On Mar 8, 2010, at 12:08 AM, Noel Chiappa wrote:

>> From: Tony Li <tony...@tony.li>
> 
>> IPv4 is done. Over. Cooked. Fully toast. It will either enter a black
>> market where we deaggregate and no proposal will help, or we shift to
>> v6 and v4 is irrelevant. In either case, we're not in time to do
>> anything significant for v4. 
> 
> Probably needless to say, I do not agree with this. There are _definitely_
> more options than DeathI and DeathII.
> 
>     Noel

There is also DeathIII, i.e., we shift to v6 (or something else), but through 
some series of steps that preserves IPv4 in place as a critical, 
non-substitutable input for provisioning routing services. If that happens, 
black market-driven deaggregation would not be inevitable.
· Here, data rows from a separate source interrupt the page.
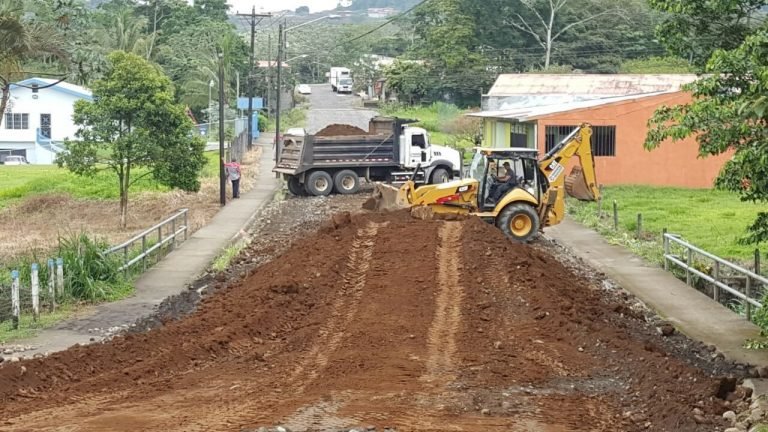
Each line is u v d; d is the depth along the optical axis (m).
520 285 19.56
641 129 43.53
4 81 26.69
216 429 11.29
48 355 14.99
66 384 13.74
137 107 33.75
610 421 12.28
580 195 28.89
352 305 18.59
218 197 42.47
However, any other 
outcome would likely arise from and/or push IPv4 and incumbent IPv4-based 
operators into assuming the same sort of (economic) roles that have been 
traditionally associated with physical "last mile" facilities and their 
owner-operators... which would ultimately drive every other aspiring new 
routing service provider thereafter into the same sort of (basically, 
adversarial) position with the same sort of bypass-centric goals that were/are 
commonly attributed to non-incumbent Internet service providers, esp. back in 
the 1980-1990s. 

What other potential options do you envision which might provide some 
reasonable probability of avoiding this Catch-22?